Once they reassemble the wheels, the team inflates the tire to 150 to 170 pounds-per-square-inch. They keep the tire on hold for 12 to 24 hours, checking for leaks, before releasing it for use. The repairs take place in hardened tents on maintenance row.
A couple doors down from the tire shop, Staff Sgt. Joshua Slater works on fixing KC-135 landing gear brakes.
"We take the brakes apart and break them down to their individual components," explained the 379 EMXS Airman deployed from McConnell Air Force Base, Kan. "The corner and ring goes to (the) sheet metal (shop) and the sheet metal guys blast off the dust, dirt and paint.

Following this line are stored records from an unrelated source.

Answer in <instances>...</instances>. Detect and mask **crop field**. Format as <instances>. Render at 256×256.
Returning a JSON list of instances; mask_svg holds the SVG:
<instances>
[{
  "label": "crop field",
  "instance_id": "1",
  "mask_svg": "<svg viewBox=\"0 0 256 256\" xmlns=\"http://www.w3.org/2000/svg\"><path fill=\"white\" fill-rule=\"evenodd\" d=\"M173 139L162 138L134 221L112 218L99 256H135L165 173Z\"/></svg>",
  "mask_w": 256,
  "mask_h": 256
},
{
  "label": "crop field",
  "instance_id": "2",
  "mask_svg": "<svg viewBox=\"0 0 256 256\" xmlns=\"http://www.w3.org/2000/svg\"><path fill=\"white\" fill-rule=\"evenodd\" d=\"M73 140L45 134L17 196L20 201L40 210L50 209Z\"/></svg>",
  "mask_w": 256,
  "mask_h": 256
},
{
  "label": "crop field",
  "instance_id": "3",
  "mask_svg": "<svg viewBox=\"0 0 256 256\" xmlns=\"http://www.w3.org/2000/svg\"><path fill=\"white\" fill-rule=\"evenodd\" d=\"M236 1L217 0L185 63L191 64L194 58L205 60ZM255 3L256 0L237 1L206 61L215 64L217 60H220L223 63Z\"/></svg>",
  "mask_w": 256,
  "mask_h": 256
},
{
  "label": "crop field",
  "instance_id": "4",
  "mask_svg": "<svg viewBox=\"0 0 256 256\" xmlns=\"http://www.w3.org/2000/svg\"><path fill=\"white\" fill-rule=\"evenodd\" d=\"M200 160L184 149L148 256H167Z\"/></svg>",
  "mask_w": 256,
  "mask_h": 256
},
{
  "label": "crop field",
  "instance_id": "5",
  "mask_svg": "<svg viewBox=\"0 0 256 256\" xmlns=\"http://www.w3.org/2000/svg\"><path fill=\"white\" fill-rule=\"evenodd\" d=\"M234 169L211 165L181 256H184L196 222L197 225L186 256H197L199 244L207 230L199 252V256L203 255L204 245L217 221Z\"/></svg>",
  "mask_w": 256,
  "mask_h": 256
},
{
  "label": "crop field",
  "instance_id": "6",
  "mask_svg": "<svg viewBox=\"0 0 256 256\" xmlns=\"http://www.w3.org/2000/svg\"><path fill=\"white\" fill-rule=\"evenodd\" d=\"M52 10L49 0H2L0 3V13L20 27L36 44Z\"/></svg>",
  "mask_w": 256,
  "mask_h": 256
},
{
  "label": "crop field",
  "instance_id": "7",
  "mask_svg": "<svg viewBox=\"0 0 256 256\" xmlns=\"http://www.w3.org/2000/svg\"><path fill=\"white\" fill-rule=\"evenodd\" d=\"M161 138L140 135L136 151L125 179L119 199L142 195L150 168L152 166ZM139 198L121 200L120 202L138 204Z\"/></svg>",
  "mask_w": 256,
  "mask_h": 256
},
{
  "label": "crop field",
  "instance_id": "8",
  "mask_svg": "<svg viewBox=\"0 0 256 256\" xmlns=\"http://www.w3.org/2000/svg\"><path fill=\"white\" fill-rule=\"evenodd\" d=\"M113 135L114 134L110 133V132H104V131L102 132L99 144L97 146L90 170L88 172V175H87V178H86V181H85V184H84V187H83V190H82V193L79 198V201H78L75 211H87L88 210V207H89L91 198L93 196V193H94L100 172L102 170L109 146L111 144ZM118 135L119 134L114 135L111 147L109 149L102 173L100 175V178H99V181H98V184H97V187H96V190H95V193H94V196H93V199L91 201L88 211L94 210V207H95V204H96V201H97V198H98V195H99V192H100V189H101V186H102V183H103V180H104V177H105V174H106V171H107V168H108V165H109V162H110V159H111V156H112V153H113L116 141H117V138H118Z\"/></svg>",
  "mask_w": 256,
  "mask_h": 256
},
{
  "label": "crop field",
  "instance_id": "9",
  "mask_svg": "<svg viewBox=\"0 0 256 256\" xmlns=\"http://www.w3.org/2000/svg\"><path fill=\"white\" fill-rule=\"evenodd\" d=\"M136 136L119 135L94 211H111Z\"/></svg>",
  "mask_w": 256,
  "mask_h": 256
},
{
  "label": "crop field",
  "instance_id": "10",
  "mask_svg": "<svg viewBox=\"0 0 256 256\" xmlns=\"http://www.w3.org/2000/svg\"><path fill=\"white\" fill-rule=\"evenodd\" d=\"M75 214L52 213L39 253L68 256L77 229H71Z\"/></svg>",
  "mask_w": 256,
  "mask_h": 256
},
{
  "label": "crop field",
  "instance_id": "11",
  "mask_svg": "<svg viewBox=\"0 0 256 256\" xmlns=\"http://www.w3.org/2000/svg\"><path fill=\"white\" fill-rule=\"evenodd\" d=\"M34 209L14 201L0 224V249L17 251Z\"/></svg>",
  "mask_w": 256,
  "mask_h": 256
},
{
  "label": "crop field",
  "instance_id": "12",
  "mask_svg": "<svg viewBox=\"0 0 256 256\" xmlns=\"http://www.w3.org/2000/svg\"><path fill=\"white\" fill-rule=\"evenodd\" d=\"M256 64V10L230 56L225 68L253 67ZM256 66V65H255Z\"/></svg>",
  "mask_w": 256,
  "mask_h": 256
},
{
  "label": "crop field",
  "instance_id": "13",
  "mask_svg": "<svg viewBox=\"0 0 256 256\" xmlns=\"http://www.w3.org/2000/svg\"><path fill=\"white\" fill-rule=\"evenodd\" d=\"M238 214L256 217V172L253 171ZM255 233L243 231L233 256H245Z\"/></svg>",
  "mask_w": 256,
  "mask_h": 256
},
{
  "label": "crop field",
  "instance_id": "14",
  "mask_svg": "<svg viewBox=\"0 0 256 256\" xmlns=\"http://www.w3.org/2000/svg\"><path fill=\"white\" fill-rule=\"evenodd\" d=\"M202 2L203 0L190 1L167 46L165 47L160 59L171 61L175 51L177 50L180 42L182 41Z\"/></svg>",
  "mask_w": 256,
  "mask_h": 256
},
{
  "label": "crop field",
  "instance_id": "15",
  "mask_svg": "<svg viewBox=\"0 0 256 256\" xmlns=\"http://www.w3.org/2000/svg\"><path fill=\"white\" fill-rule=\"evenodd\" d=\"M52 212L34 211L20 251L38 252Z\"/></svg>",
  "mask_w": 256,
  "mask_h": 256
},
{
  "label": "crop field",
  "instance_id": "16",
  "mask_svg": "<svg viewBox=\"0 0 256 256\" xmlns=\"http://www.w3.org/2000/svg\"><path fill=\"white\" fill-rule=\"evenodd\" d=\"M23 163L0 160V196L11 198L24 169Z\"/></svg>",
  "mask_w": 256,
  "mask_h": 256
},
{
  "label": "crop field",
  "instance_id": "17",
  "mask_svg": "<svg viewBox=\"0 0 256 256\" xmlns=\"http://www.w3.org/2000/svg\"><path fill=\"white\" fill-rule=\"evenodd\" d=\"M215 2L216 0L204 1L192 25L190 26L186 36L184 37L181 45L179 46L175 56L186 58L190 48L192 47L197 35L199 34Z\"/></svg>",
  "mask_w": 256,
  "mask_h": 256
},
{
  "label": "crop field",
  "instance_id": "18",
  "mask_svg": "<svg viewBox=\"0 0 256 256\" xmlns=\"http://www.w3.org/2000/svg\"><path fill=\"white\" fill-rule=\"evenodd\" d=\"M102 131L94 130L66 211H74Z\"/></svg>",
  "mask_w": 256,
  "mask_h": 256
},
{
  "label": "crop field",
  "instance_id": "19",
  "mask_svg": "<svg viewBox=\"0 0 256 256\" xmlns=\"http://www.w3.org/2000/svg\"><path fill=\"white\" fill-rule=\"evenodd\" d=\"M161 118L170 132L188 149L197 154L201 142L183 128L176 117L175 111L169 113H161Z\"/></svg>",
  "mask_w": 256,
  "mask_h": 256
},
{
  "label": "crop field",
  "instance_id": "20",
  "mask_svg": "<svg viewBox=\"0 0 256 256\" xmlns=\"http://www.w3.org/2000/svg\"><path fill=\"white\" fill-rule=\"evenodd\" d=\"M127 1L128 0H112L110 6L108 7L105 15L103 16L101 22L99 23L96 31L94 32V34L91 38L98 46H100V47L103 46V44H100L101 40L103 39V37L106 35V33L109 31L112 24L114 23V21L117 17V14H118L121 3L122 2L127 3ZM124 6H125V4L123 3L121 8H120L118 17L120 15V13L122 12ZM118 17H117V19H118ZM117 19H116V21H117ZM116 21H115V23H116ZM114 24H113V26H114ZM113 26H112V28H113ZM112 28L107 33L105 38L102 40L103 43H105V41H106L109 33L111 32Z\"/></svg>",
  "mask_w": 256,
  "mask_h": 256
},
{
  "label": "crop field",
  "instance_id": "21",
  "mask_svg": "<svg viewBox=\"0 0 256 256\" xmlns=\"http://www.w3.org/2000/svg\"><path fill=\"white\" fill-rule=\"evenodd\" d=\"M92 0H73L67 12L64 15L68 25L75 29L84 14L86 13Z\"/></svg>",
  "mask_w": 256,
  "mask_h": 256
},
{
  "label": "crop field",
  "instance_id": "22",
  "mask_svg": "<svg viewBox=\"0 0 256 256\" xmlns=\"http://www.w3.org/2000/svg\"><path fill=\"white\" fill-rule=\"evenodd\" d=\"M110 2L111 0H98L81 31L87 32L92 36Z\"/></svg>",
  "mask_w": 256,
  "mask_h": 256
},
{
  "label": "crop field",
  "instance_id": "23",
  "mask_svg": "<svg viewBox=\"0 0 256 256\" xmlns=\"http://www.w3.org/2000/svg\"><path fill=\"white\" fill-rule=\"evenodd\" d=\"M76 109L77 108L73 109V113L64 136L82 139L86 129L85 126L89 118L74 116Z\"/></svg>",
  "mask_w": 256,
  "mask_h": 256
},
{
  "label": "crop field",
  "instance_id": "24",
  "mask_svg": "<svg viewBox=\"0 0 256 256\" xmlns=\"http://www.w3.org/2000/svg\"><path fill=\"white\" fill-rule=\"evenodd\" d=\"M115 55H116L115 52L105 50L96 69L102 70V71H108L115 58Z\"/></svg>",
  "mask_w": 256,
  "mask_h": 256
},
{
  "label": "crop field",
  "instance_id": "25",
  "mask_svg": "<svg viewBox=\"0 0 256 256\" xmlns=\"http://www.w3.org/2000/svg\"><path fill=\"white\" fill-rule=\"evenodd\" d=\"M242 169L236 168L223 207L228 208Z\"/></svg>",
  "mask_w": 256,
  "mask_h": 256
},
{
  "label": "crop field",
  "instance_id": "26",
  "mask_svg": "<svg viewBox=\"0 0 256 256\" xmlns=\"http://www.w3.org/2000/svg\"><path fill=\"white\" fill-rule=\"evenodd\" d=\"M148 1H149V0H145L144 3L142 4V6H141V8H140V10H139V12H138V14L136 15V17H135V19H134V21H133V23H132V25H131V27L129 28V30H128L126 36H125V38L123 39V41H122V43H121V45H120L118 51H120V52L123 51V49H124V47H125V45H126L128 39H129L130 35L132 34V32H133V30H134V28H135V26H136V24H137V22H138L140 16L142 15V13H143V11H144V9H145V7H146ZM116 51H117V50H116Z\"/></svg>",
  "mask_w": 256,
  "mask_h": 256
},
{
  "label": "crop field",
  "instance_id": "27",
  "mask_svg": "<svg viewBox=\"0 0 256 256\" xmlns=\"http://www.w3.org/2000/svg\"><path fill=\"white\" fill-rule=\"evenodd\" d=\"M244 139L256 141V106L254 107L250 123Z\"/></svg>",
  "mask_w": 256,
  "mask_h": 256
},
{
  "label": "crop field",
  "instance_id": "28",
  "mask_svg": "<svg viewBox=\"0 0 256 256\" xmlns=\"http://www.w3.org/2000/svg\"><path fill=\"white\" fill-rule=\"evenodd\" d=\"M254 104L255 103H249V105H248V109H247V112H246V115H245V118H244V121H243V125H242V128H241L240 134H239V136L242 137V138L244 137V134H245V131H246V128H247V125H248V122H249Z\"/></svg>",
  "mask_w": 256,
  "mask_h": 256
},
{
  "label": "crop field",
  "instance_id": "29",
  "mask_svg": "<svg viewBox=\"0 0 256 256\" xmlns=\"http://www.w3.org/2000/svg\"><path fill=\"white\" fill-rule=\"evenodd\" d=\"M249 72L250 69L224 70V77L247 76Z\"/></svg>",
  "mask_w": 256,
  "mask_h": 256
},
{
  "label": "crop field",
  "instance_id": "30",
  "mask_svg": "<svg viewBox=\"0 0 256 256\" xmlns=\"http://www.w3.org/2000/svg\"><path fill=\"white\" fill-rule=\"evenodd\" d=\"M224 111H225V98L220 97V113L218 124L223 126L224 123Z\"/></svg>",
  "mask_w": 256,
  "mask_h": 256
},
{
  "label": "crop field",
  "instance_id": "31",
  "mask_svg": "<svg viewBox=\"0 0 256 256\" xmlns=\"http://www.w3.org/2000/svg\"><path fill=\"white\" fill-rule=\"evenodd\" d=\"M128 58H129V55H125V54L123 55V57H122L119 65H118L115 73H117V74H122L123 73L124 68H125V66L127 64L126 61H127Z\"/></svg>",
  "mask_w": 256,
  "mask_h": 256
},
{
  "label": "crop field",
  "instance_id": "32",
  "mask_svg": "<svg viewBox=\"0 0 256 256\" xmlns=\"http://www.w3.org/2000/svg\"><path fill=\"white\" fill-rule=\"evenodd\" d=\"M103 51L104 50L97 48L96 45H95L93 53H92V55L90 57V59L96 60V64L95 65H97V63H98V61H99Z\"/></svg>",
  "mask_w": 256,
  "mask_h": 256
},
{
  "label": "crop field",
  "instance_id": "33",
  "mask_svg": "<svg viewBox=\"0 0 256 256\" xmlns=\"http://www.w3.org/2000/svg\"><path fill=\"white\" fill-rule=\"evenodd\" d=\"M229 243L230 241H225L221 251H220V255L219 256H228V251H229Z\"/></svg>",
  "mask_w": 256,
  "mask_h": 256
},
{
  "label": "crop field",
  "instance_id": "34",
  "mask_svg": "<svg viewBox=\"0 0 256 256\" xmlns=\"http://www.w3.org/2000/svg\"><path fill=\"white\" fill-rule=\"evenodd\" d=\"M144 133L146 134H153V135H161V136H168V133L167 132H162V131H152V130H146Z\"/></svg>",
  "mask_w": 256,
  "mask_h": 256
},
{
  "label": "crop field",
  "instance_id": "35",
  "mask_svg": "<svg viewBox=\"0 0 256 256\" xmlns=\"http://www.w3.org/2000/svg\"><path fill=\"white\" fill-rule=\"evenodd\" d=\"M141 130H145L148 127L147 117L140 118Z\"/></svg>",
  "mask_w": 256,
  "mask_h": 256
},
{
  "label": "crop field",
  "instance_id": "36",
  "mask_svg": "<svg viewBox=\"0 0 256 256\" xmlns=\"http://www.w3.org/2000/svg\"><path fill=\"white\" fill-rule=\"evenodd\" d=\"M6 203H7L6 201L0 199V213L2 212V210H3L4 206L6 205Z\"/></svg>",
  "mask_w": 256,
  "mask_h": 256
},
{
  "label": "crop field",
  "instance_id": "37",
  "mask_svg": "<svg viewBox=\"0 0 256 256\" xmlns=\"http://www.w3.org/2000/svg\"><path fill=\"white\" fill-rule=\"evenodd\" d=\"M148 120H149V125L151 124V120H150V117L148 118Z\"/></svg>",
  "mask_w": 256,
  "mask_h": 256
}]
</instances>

Then the parts are examined by nondestructive inspection specialists, and, if deemed usable, they're painted and returned to us for reassembly."
The team then reassembles the brakes with necessary new parts, and tests them on a hydraulic pressure system reaching 1,200 pounds-per-square-inch for five separate brake cycles.
Deployed CIRF Airmen also work on C-130 propellers and engines.
"We tear down the props to individual blades," said Senior Airman Chandler Boettcher, a 379th EMXS technician. "Then we reseal the blades, and do any repairs to the blades themselves.
The 379 CIRF propeller shop gets a "lot of business" from forward deployed locations in the AOR.
"It's easier for units to send their props here," said Airman Boettcher. "We're closer, and this saves a lot of time and money."
In another CIRF building, Tech. Sgt. Robert Moore works on C-130 engines. Repairing the T-56 engine means tearing the engine down to its basic core components and removing damaged modules.
"Most of the time we are replacing turbines or reduction gear boxes," said Sergeant Moore, who is deployed from Little Rock AFB, Ark. "We've been fixing engines here for about a year, and we take them from any of the (forward operating bases) in the AOR."
According to Sergeant Moore, the life of an engine depends on the how many hours it's flown.
"A turbine rotor typically lasts around 6,000 hours, and then we replace it," he said. "It doesn't necessarily mean the engine is broken, but shortly after the 6,000 hour mark we start to see significant signs of degradation."
The CIRF also repairs patient therapeutic liquid oxygen converters.
"We've been doing this for more than a year," said Senior Airman Scott Labonte, a 379 EMXS Airman deployed from Cannon AFB, N.M. "It links us right to the lifesaving mission of our wing's aeromeds."
Oxygen converters contain liquid oxygen that some critically ill patients need for survival. Mechanical failure can make the difference between life and death.
Airman Labonte said the CIRF's oxygen converter repair facility was the idea of an Airman several rotations ago.
"Our standard job was to repair liquid oxygen systems on fighter jets," he said. "And someone said, 'Why not use this same technology to service the oxygen converters for patients?' It was a great idea and excellent use of our talents."
Colonel Kolch estimates the CIRF has repaired more than 2,400 units and 31 engines while reducing the turn-around time to an average of 20 days.
"There's no doubt in my mind the CIRF increases mission capability in the fight against terrorism," he said. "And we're proud of our role we play in Operation Iraqi and Enduring Freedom missions. Reducing the transportation requirements for these items provides more space for other critical parts and equipment."